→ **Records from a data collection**
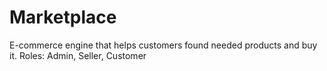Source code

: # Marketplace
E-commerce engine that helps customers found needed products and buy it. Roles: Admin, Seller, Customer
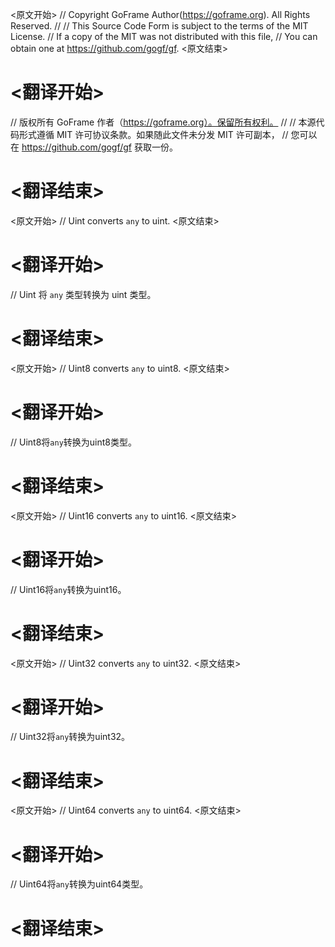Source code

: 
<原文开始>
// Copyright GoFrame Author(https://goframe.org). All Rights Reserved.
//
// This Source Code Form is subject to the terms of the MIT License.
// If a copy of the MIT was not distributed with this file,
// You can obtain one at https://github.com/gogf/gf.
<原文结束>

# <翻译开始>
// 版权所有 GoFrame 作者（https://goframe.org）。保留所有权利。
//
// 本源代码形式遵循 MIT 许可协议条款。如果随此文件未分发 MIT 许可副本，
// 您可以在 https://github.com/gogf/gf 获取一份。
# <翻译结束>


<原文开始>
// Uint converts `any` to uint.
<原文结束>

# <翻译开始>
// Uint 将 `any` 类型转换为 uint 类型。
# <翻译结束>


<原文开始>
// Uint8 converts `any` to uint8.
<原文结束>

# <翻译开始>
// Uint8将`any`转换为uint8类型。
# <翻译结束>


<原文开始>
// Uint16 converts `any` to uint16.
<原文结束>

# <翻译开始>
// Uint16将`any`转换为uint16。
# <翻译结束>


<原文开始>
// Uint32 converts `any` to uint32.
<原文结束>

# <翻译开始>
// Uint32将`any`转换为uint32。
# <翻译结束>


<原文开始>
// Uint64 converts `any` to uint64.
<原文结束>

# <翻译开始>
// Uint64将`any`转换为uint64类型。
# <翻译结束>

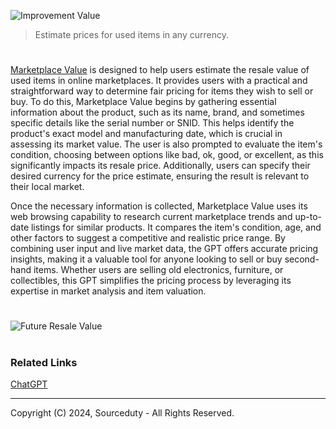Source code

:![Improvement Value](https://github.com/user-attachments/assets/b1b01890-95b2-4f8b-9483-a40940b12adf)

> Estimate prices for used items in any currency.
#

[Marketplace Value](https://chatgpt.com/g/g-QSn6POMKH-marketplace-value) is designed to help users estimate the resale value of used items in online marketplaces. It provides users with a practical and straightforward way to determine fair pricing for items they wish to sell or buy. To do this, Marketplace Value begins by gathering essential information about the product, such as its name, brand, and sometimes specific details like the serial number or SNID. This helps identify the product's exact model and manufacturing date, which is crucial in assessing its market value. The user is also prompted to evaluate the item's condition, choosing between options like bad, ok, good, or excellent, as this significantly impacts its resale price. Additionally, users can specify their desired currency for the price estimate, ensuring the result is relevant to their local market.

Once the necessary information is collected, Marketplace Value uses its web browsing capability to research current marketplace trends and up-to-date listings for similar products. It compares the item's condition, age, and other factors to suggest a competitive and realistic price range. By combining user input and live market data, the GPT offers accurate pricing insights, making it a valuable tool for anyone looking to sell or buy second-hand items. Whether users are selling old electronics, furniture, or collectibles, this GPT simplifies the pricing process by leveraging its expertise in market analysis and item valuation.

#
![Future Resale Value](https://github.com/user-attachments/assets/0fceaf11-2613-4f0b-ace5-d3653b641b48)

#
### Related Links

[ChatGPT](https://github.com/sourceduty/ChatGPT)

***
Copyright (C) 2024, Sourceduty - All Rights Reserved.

→ **To do**
Where in the records does the string "gogf" appear? Copy every line that has it.

→ **Exercise response**
// You can obtain one at https://github.com/gogf/gf.
// 您可以在 https://github.com/gogf/gf 获取一份。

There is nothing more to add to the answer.